News Release

New funding to research 'super material' graphene

Imperial scientists will receive £4.5 million public funds to investigate how 'super material' graphene can drive improvements in high-tech industry

Grant and Award Announcement

Imperial College London

Scientists at Imperial College London are set to receive over £4.5 million of public funding to investigate how the 'super material' graphene can drive improvements in high-tech industries, such as aerospace design and medical technologies.

The Chancellor of the Exchequer, George Osborne MP, today announced £21.5 million of capital investment to commercialise graphene, one of the thinnest, lightest, strongest and most conductive materials to have been discovered, marked by the 2010 Nobel Prize in Physics as one of the world's most ground breaking scientific achievements.

Three research projects at Imperial will share the Engineering and Physical Sciences Research Council (EPSRC) funding as part of a new programme with a number of industrial partners, including aeroplane manufacturer Airbus. The scientists receiving the grant hope to develop graphene technologies that will contribute to the UK economy and can be applied by industries around the world.

Professor Neil Alford, deputy principal for research in Imperial's Faculty of Engineering, who is playing a key role in one of the new projects, said: "This is a tremendous opportunity for UK science and industry. The new funding will enable us to bring graphene a step closer to useful applications, by helping us explore the physical and mechanical properties of this remarkable material, as well as its behaviour at high frequency."

In one project worth £1.35 million, led by Professor Tony Kinloch from the Department of Mechanical Engineering with colleagues from the Departments of Chemistry and Chemical Engineering, researchers will explore how combining graphene with current materials can improve the properties of aeroplane parts, such as making them resistant to lightning-strikes.
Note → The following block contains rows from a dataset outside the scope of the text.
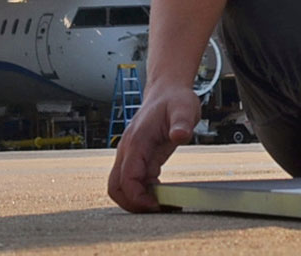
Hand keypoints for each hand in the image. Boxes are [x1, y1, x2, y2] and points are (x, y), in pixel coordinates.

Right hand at [106, 85, 204, 212]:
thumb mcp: (185, 108)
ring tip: (162, 203)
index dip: (138, 197)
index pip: (126, 178)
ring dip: (137, 199)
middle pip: (116, 187)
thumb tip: (179, 135)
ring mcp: (130, 154)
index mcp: (136, 140)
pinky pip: (132, 182)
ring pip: (121, 186)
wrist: (167, 91)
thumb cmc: (175, 99)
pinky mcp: (137, 158)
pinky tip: (161, 193)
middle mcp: (128, 149)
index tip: (157, 205)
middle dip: (132, 204)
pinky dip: (143, 193)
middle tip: (158, 210)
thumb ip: (182, 122)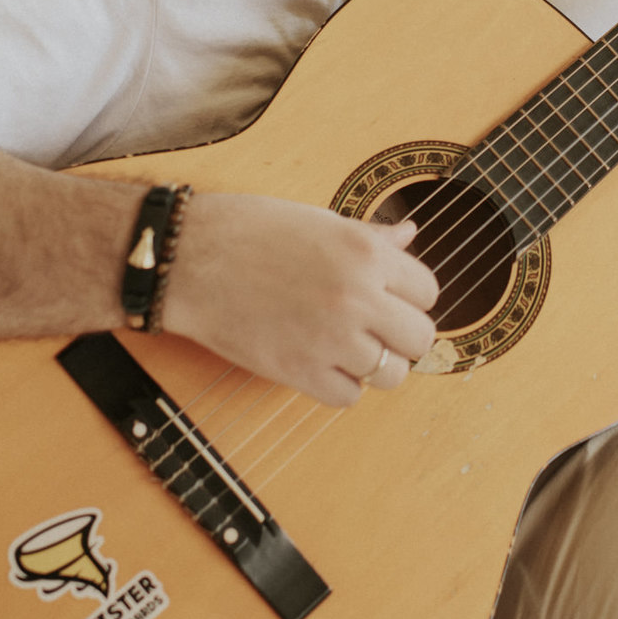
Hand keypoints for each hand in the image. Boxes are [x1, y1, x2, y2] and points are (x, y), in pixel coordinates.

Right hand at [163, 193, 437, 406]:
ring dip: (376, 366)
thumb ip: (371, 235)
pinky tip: (321, 362)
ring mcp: (330, 338)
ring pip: (391, 374)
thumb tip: (410, 234)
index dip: (411, 296)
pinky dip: (339, 386)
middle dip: (403, 337)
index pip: (428, 291)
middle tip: (379, 330)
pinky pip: (348, 398)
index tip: (391, 298)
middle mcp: (356, 296)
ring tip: (349, 348)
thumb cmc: (250, 230)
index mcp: (364, 252)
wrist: (190, 259)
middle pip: (420, 338)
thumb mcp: (319, 220)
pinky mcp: (299, 372)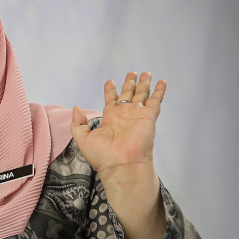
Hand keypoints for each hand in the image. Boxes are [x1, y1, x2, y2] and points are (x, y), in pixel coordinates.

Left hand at [70, 71, 166, 238]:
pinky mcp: (149, 117)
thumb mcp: (82, 138)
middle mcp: (124, 115)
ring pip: (142, 95)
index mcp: (110, 119)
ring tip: (146, 73)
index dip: (110, 90)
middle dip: (130, 83)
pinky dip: (159, 91)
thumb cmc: (102, 156)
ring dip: (144, 84)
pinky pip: (155, 100)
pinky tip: (162, 81)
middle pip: (128, 94)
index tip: (110, 81)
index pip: (111, 100)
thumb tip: (77, 108)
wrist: (121, 165)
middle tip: (132, 72)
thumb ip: (78, 123)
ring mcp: (137, 115)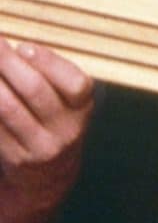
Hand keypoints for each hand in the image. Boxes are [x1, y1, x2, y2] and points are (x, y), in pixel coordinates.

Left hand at [0, 37, 94, 222]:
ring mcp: (41, 147)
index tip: (24, 46)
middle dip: (8, 63)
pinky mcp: (16, 159)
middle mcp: (67, 130)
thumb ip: (50, 75)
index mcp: (83, 108)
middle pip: (35, 90)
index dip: (48, 62)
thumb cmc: (54, 121)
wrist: (49, 175)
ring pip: (9, 109)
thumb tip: (15, 49)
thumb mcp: (67, 101)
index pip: (74, 83)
They hope the same technology can also be used to develop coatings for wind-turbine blades, to make them scratch resistant and physically tougher in extreme weather conditions.
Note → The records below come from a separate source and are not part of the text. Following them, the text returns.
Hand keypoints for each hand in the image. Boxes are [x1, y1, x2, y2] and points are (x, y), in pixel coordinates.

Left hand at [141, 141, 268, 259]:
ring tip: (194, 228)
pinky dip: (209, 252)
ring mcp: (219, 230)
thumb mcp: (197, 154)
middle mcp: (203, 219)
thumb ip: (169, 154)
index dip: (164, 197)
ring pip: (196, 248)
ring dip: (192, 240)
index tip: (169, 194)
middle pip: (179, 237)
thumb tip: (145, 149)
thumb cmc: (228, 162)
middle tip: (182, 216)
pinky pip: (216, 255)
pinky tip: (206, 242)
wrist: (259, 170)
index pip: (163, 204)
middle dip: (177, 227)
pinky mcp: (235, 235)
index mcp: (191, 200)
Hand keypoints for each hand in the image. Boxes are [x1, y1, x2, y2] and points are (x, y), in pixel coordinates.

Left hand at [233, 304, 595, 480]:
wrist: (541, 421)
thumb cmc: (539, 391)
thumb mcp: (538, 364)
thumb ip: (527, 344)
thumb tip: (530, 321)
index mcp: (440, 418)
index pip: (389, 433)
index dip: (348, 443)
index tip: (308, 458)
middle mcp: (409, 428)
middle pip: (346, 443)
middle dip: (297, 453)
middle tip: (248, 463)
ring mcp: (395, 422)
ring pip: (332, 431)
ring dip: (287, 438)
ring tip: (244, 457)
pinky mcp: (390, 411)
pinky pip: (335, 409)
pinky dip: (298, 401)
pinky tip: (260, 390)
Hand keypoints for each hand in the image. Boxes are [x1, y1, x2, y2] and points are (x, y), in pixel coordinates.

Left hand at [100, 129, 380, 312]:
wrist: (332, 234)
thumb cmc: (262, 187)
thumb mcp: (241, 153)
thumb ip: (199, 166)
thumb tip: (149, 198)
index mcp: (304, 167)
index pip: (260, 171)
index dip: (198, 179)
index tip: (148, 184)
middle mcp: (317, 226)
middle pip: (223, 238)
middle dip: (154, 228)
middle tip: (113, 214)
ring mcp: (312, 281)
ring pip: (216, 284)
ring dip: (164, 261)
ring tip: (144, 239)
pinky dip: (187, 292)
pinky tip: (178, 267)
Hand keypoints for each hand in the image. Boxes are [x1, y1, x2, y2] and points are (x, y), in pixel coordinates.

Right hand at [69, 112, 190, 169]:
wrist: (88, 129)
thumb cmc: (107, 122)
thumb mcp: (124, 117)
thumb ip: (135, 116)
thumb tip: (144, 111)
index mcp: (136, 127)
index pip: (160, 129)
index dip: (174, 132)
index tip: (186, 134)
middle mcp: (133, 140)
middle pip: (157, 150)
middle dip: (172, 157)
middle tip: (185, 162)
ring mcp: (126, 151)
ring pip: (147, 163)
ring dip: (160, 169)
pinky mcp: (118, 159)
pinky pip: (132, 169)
Professor Eduardo Saiz, from the Department of Materials, will develop new manufacturing processes using liquids that contain tiny suspended particles of graphene, in order to reduce the cost of currently expensive industrial techniques. This project will receive £1.91 million funding and involves scientists from Imperial's Departments of Chemistry and Chemical Engineering, and Queen Mary, University of London.

£1.37 million of funding received by Professor Norbert Klein, also from the Department of Materials and shared with Imperial's Department of Physics, will pay for new equipment to deposit extremely thin sheets of graphene, so scientists can explore its electrical properties. They hope that new medical scanning technology may be developed as a result of how graphene responds to high frequency electromagnetic waves, from microwave to terahertz frequencies and all the way to the wavelengths of visible light.
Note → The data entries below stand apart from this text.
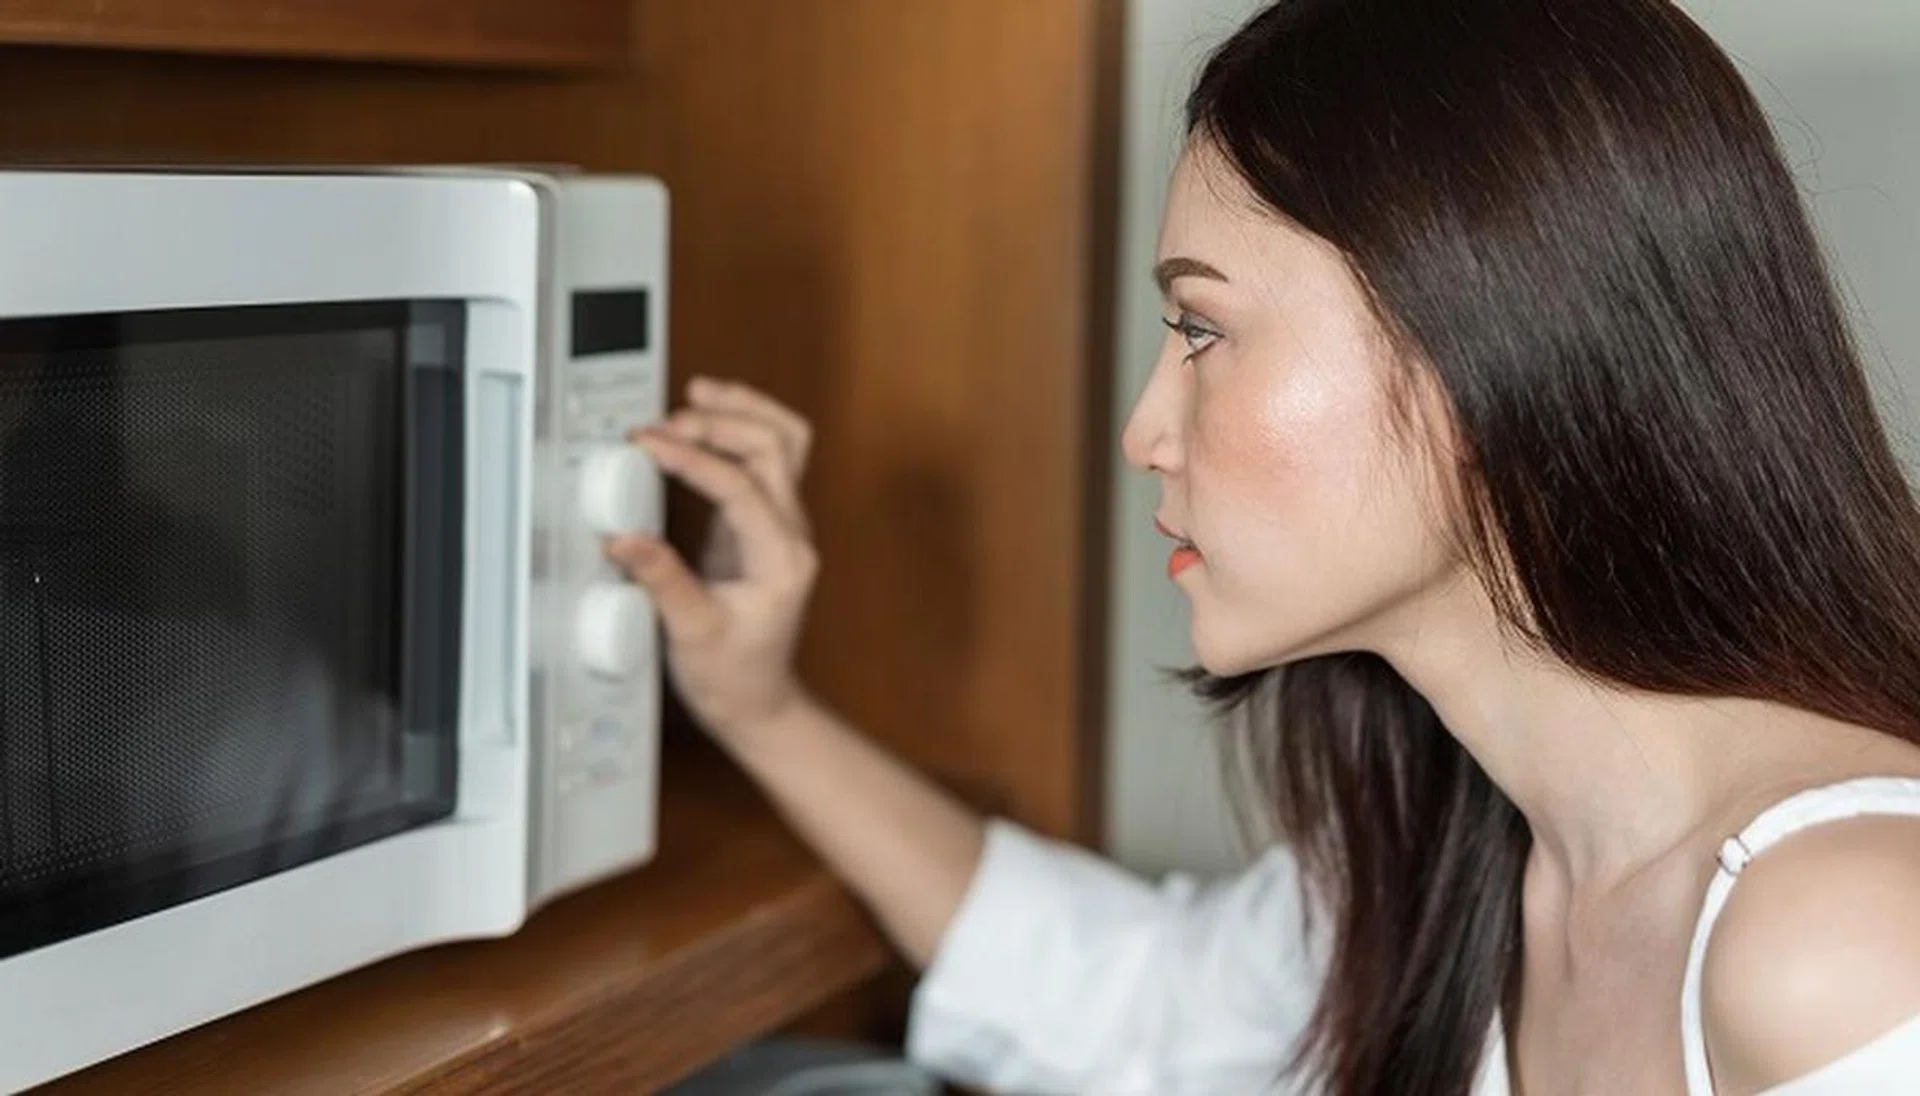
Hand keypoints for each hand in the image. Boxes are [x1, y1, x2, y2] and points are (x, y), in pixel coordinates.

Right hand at [607, 376, 817, 741]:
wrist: (759, 702)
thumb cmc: (736, 677)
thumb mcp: (691, 633)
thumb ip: (661, 582)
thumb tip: (624, 539)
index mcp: (782, 559)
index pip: (742, 485)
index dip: (693, 457)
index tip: (649, 444)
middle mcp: (792, 534)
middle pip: (776, 447)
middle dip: (721, 421)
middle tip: (666, 422)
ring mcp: (783, 525)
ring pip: (784, 443)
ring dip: (743, 410)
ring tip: (697, 392)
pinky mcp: (763, 524)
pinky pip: (768, 459)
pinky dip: (741, 429)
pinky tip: (705, 420)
Professor Alford said: "At Imperial we will use the funding to build on first class research that crosses several College departments to vastly improve current technologies such as catalysis, supercapacitors, membranes, multifunctional polymer and ceramic composites and a whole range of applications at microwave and optical frequencies. We will work on improving the mechanical properties of composite materials, and addressing the electrical properties of devices, to develop exceptionally sensitive sensors for a range of applications in environmental monitoring and the medical sciences."